Refer to Notes 13 and 24 in the Consolidated Financial Statements for more information on the long-term debt
financing and acquisitions.
Financing
In connection with the NetSpend acquisition, the Company obtained commitments for a $1.2 billion 364-day
bridge term loan facility. In May, 2013 the Company closed the bridge term loan and issued debt of $1.4 billion
to finance the NetSpend acquisition. In April 2013, the Company entered into a new credit agreement that
provided for a five-year term loan to the Company in the amount of $200.0 million. In May 2013, the Company
closed its issuance of $550.0 million aggregate principal amount of 2.375% Senior Notes due 2018 and $550.0
million aggregate principal amount of 3.750% Senior Notes due 2023 (collectively, the “Notes”). The interest on
the Notes is payable semiannually. Upon the issuance of the Notes, the Company eliminated its bridge term loan
facility. In July 2013, the Company borrowed $100 million on its revolving credit facility which was repaid as of
December 31, 2013. In connection with the bridge term loan facility and the aforementioned loans, the Company
paid debt issuance costs of $13.6 million in 2013.
In September 2012, TSYS obtained a $150.0 million term loan, which was used to pay off an existing term loan.
During 2008 and 2009, the Company’s International segment borrowed approximately ¥2.0 billion in a Yen-
denominated three-year loan to finance activities in Japan. In December 2013, the Company repaid this loan for
approximately $19.2 million.
Refer to Note 13 in the Consolidated Financial Statements for further information on TSYS’ long-term debt and
financing arrangements.
Purchase of Noncontrolling Interest
In connection with the acquisition of CPAY, the Company is party to call and put arrangements with respect to
the membership units that represent the remaining noncontrolling interest of CPAY. The call arrangement is
exercisable by TSYS and the put arrangement is exercisable by the Seller. The put arrangement is outside the
control of the Company by requiring the Company to purchase the Seller’s entire equity interest in CPAY at a put
price at fair market value. At the time of the original acquisition, the redemption of the put option was
considered probable based upon the passage of time of the second anniversary date. The put arrangement is
recorded on the balance sheet and is classified as redeemable noncontrolling interest outside of permanent
equity.
In February 2014, the Company purchased an additional 15% equity interest in CPAY for $37.5 million, reducing
its redeemable noncontrolling interest to 25%. The call and put options for the Seller’s 25% equity interest were
extended as a result of this transaction.

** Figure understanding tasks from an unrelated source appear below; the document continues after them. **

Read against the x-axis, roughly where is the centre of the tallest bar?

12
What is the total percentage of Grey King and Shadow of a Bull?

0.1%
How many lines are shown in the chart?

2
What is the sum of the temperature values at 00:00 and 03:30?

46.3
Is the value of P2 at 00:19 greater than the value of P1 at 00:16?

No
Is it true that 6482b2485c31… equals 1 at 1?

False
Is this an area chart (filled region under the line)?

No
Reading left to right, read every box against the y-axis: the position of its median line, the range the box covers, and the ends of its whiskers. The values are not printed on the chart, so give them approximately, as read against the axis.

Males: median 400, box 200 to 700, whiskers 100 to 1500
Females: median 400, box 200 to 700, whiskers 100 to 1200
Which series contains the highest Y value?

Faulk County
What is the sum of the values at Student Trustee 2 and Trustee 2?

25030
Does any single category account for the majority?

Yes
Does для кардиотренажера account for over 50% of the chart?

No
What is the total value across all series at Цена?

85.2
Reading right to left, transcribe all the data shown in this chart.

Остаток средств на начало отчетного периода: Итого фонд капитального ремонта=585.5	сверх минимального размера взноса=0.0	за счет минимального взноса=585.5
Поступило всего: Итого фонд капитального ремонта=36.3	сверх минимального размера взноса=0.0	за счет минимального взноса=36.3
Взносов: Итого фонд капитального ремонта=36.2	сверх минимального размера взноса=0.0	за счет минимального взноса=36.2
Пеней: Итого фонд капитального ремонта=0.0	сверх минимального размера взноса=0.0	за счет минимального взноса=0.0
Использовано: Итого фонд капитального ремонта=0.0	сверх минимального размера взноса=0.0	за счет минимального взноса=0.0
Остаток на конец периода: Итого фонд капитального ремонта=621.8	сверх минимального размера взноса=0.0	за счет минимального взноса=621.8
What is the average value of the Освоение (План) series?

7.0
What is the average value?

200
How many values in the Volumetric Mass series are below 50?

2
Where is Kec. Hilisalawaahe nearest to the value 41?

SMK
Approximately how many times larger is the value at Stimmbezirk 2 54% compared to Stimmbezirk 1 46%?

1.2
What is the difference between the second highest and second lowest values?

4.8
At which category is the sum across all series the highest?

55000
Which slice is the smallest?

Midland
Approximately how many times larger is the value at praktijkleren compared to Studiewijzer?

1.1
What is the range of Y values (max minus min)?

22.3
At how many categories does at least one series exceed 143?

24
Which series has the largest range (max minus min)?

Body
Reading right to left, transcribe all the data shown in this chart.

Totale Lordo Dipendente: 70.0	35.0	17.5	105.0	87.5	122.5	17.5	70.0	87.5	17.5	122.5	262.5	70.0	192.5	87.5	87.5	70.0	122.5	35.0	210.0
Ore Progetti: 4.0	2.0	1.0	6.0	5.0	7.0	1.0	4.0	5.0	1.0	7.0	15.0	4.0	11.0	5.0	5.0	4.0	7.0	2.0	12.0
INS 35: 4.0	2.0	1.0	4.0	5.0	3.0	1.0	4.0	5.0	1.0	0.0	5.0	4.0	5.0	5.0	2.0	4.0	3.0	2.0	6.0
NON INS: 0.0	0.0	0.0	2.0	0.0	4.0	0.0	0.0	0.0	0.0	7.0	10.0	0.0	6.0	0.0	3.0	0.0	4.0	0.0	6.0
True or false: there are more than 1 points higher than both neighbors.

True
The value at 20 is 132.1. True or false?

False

The put option is not currently redeemable, but redemption is considered probable based upon the passage of
time toward the third anniversary date of the 2014 purchase of additional equity. The Company’s accounting
policy is to accrete changes in the redemption value over the period from the date of issuance to the earliest
redemption date, which the Company believes to be in 2017. The Company did not accrete any changes to the
redemption value as the balance as of December 31, 2014 exceeded the accretion fair value amount.